If his sun-washed autochrome
photographs had been paintings, they would have looked too good to be true, lacking
the authority of reality behind them.
Yet he seemed to live a charmed life, skating along its surface like a water beetle. If his circumstances during the 1930s were shabby, he sought to downplay life in the twenties. When they arrived a Nice in May of 1920, they styaed first with relatives before taking up residence at the Eden Roc. He didn't even know the owner of Chateau de La Garoupe when he went to paint there, he knew one of the gardeners. When they were at Cannes with their friend Arlette Boucard, Lartigue emphasized that the spectacular house belonged to Arlette's father, no man of leisure but the hard-working Dr. Boucard, When the Lartigue family fortune was severely diminished by the stock market crash of 1929, Lartigue refused to compromise his ideas or give up his liberty to earn a living. (Photo - Bibi in their amilcar, 12 September 1927)
Around 1927 when Jacques gave up color for black and white photography, Bibi stopped smiling for the camera. Bibi appeared doubtful about their life together. Did she doubt his love or his talent as a painter? We know that she left him shortly after the vacation at Megeve and that they were divorced in 1931. We also know that he met the beautiful Romanian model Renee Perle in March of that year. For the man who loved women, after two years with Renee, there would be others - Marcelle, called Coco, and his third
wife Florette - none of them were the person that Bibi was. As for Madeleine Messager Lartigue, she made a life for herself away from the camera.

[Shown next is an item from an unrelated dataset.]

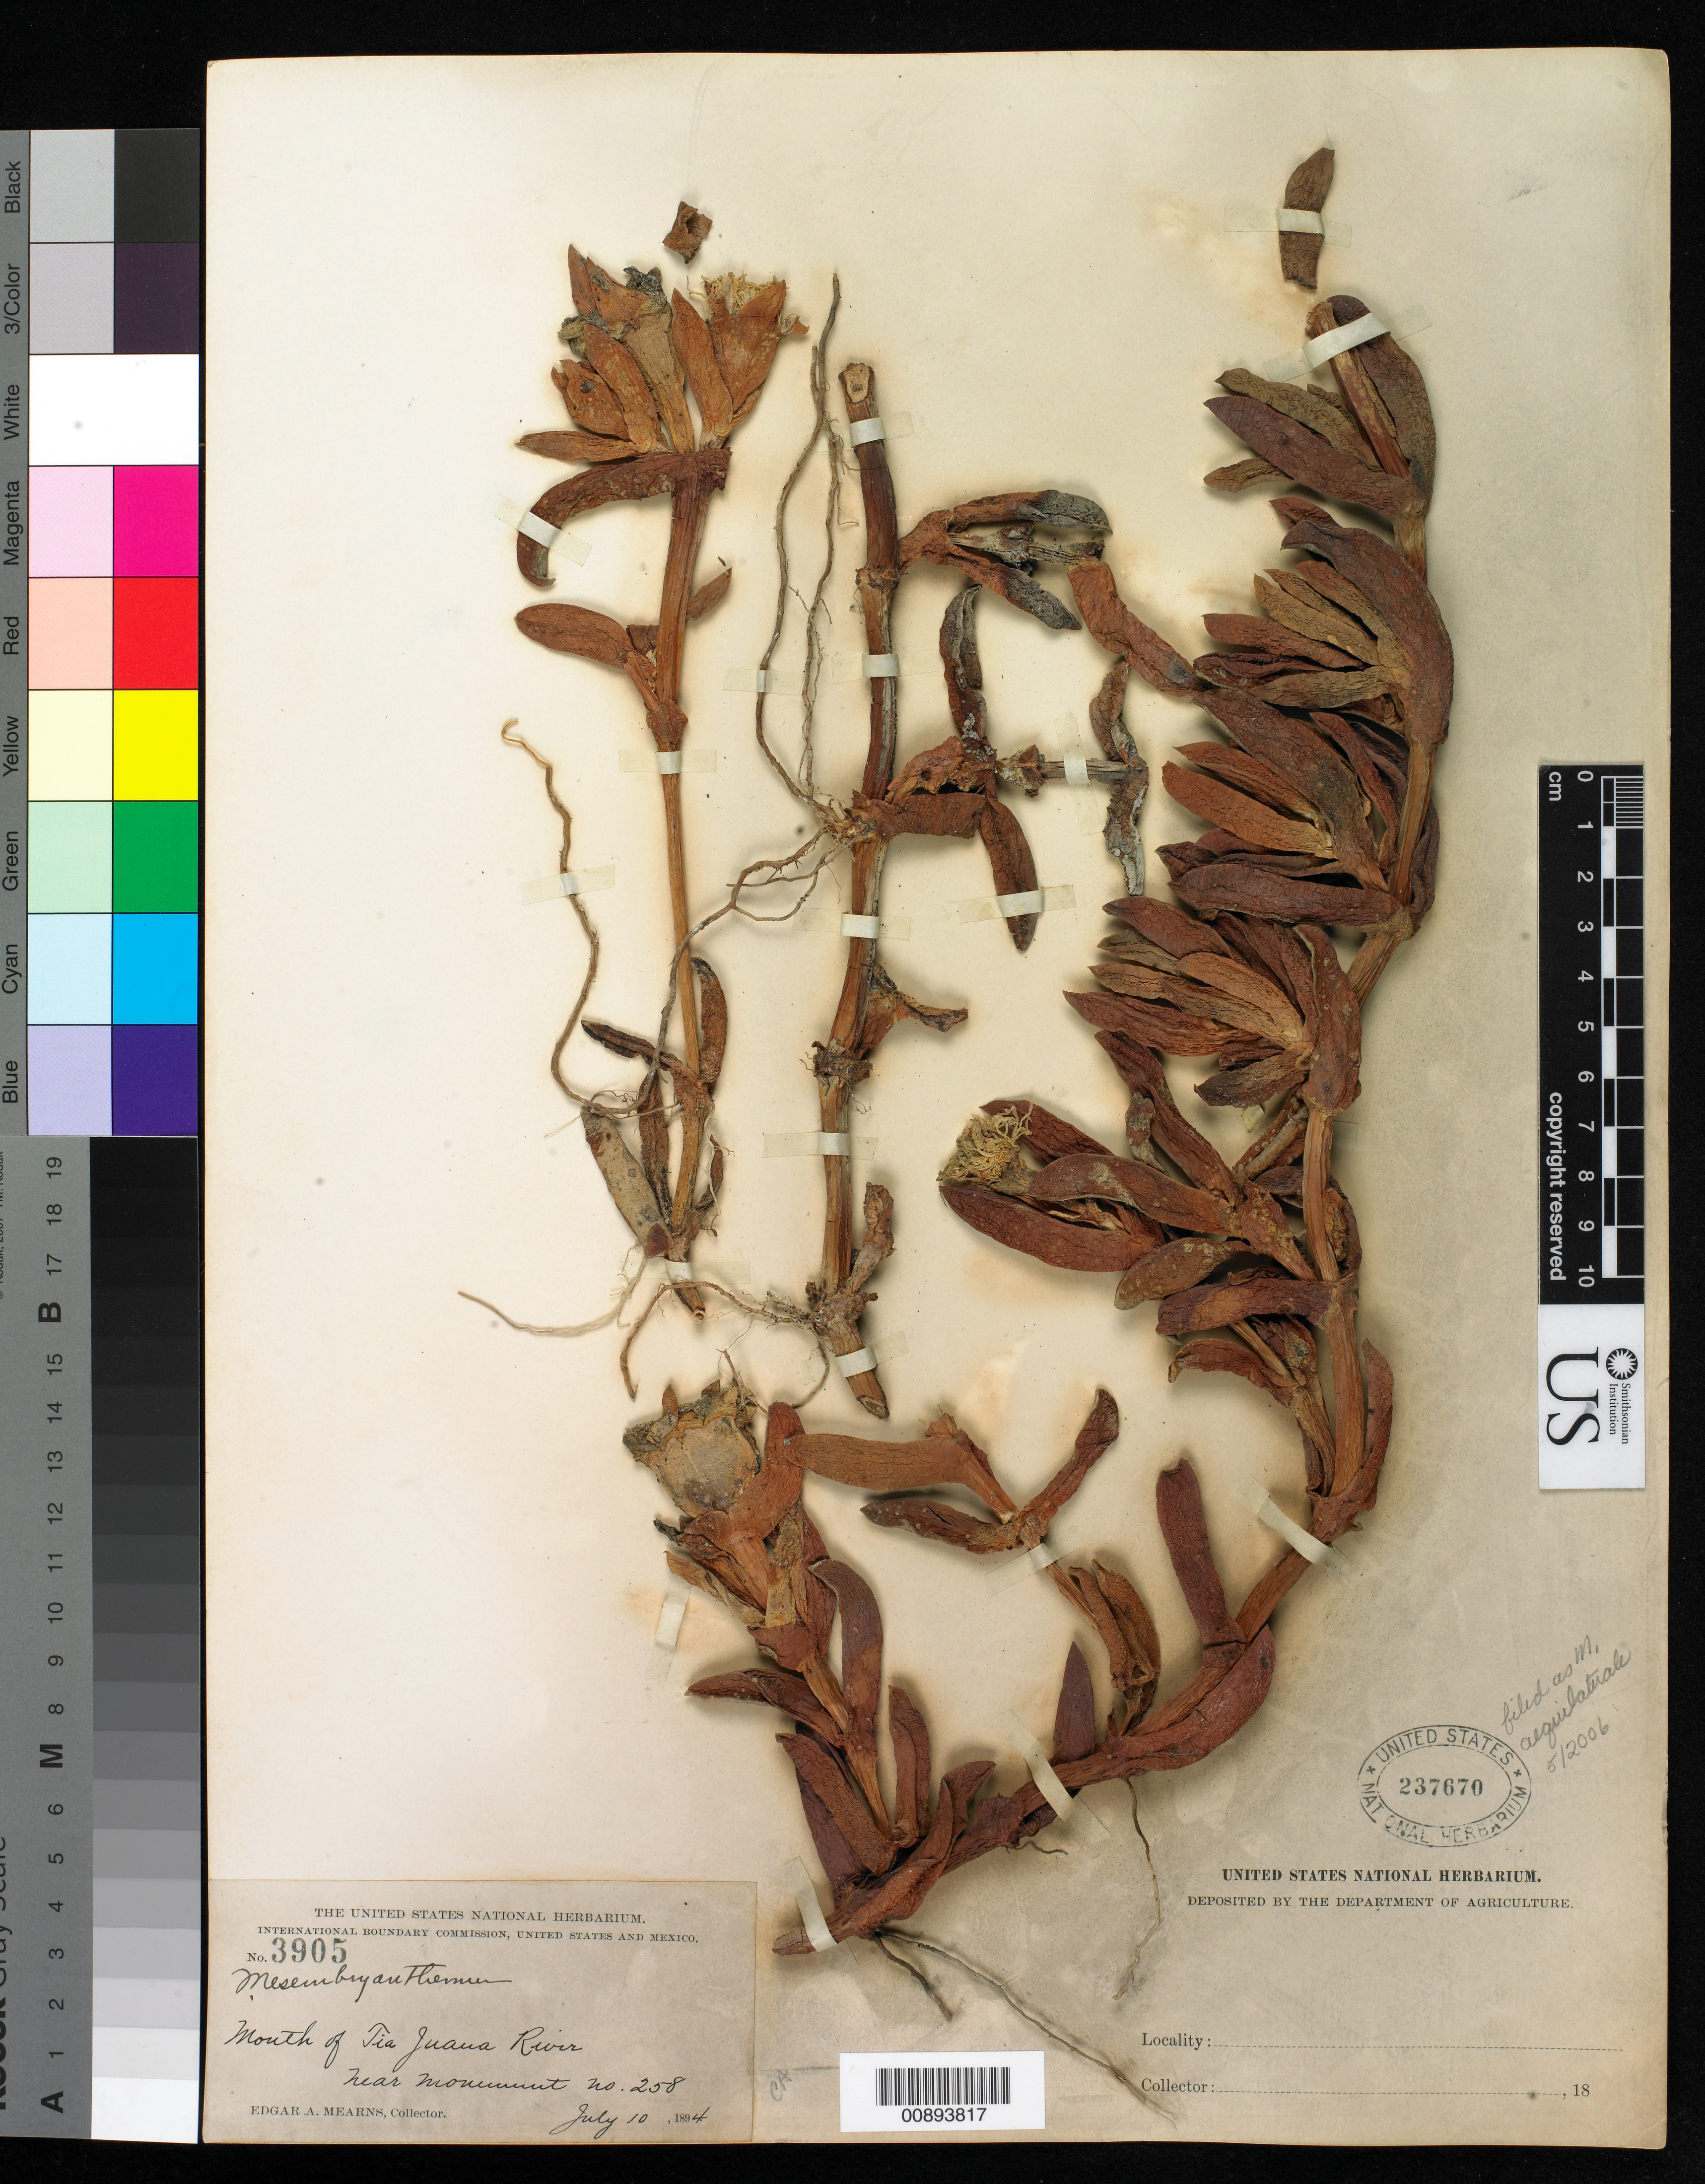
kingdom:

For further reading: The Autochromes of Jacques-Henri Lartigue, published in 1981 by the Viking Press, edited by Jacqueline Kennedy Onassis.
All photographs by Jacques-Henri Lartigue, Ministere de la Culture, Paris.
Bibi Lartigue at the Eden Roc, Hotel Cap d'Antibes, Nice, 1920.
Bibi Lartigue in the Park at Chateau de la Garoupe, Cap d'Antibes, 1920.
Bibi Lartigue sitting on the beach at Etretat, 1920.
Bibi Lartigue and friends on the beach at Nice, mid-1920s.
Bibi Lartigue - Spring, 1926.
Bibi Lartigue and an unidentified friend, Nice, c.1927.
Bibi Lartigue on the Ile de Saint-Honorat, Cannes, 1927.
4 comments:
Many thanks for the great article and wonderful photographs!
Christian, I'm glad you enjoyed it. What perfect summer photographs, no?
I look at photos of Bibi Lartigue and think of the notion that being photographed robs the subject's soul.
Thank you for your article. Whenever I look through Lartigue's photographs, sadly I've been aware that Bibi rarely if ever smiles. In what was supposed to be a care-free era, it seems that Bibi was an unwilling model who tolerated the intrusion. I have sometimes wondered what became of Bibi after she and J-H L separated....thank you again, Tony
https://www.independent.co.uk/arts-entertainment/art/features/the-honeymoon-is-over-jacques-henri-lartigues-intimate-photographs-reveal-the-truth-behind-his-8842061.html
Here is a very interesting article from the Independent in the U.K. that came out after my post. It confirms what you intuited and, also, I now know why it was so difficult to find information abut her later life. She preferred to avoid the spotlight after the marriage ended.
Autochromes make everything look enchanted; I've even seen "pretty" autochromes of World War I scenes of bombed out buildings.
Thanks so much for your insightful comment.